Behind your back shoulder stretch – I perform this with either a towel or a golf club but you can use anything you see fit, with one arm behind you from below and the other from above, attempt to touch both hands together. Holding a golf club in both hands is great because you can slowly inch your way to a deeper stretch.
External rotation stretch – This stretch has helped me a lot, it shouldn’t be over-done to start with, work your way up to a deep stretch on this one. Holding the head of a golf club in one hand, spin it so the shaft is laying along your forearm. Now bring your arm up as seen in the example pic below, with your other hand, gently put pressure on the grip end of the club to feel a good stretch throughout the shoulder.
Lat & shoulder stretch – This targets the front of the shoulders and also the large Latissimus Dorsi muscles which, when tight, can contribute to poor mobility in the shoulders.

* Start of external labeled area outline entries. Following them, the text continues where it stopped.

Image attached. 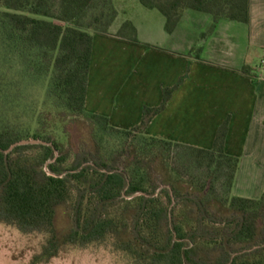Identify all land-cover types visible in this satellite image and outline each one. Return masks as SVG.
I'll list each match as a JSON object with an SVG mask.
<instances>
[{
  "label": "trees",
  "instance_id": "obj_1",
  "mask_svg": "<svg viewBox=\"0 0 264 264\" xmlns=\"http://www.w3.org/2000/svg\"><path fill=\"white\" fill-rule=\"evenodd\" d=\"M140 1L163 13L169 34L189 9L212 15L211 32L223 19L250 22L251 0ZM117 15L114 0H0V222L46 234L33 264L96 244L130 264H264V193H232L240 159L225 149L230 118L211 149L146 133L188 73L130 129L87 110L95 34L143 44L131 20L111 32ZM23 85L42 87L43 103L71 118L67 144L43 121L33 129L11 119L7 106ZM30 139L48 144L11 149ZM62 206L72 216L63 234Z\"/></svg>",
  "mask_w": 264,
  "mask_h": 264
},
{
  "label": "crops",
  "instance_id": "obj_2",
  "mask_svg": "<svg viewBox=\"0 0 264 264\" xmlns=\"http://www.w3.org/2000/svg\"><path fill=\"white\" fill-rule=\"evenodd\" d=\"M184 15L207 26L213 21L205 12ZM180 23L169 45L144 37L134 23L140 41L160 49L95 34L86 108L130 129L142 122L145 106H160L164 88L188 73L146 133L211 149L229 117L225 149L240 159L232 193L258 199L264 193V0H251L248 24L223 19L204 41ZM240 33L243 43L232 42ZM254 55L261 56L259 65L250 64Z\"/></svg>",
  "mask_w": 264,
  "mask_h": 264
},
{
  "label": "rangeland",
  "instance_id": "obj_3",
  "mask_svg": "<svg viewBox=\"0 0 264 264\" xmlns=\"http://www.w3.org/2000/svg\"><path fill=\"white\" fill-rule=\"evenodd\" d=\"M114 5L118 15L112 29H117L124 21L131 20L137 24L144 37L148 36L165 45L170 44L172 36L165 30V16L159 9L147 8L140 0H114ZM187 11L204 14V12L192 9ZM185 17L180 23L181 27L186 28L187 32L194 33L199 42L204 41V38L212 33L211 25L207 26L205 22L189 20ZM244 38L243 33H240L236 39H232V42L243 43ZM229 47L235 48L233 45ZM260 61L261 56L254 55L249 62L255 66L259 65ZM44 95L45 91L40 86L25 85L24 87L23 85L14 97L16 102L7 106L11 112V119L31 126L33 129L43 121L47 131L54 132L58 140L67 144L70 134L74 133L73 129L66 128L71 118L67 120L63 118L60 115V109L53 104L49 102L44 104ZM56 225L61 234L68 232L71 228L72 216L67 206L58 209ZM46 238V234L23 233L14 226L0 222V264H33V259L41 252ZM38 264H130V261L125 254L113 250L110 245L96 244L87 247H66L49 262Z\"/></svg>",
  "mask_w": 264,
  "mask_h": 264
},
{
  "label": "water",
  "instance_id": "obj_4",
  "mask_svg": "<svg viewBox=\"0 0 264 264\" xmlns=\"http://www.w3.org/2000/svg\"><path fill=\"white\" fill-rule=\"evenodd\" d=\"M28 143H43V144H48L47 142L41 141V140H34V139H30V140H22L19 141L15 144L12 145L11 149L14 148L16 145H22V144H28Z\"/></svg>",
  "mask_w": 264,
  "mask_h": 264
}]
</instances>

Simply place both palms on a wall infront of you and take a step back, leaning formards until you feel a nice stretch down through your shoulders and each side of your upper back.
Biceps & chest stretch – This one is a killer if you are tight in the biceps and chest area! Standing side on to a wall, place your palm against it with your fingers pointing to the floor, the higher your hand on the wall, the deeper the stretch. The chest and biceps can internally rotate the shoulders when they are tight which impeeds shoulder mobility and hinders good posture in the golf swing in general.
All of these stretches will help you to have a more healthy, mobile shoulder joint which should help you get into better positions in the golf swing. I usually do these after each workout session but they can be performed at any time and are a great way to warm up the shoulders before playing or practicing golf.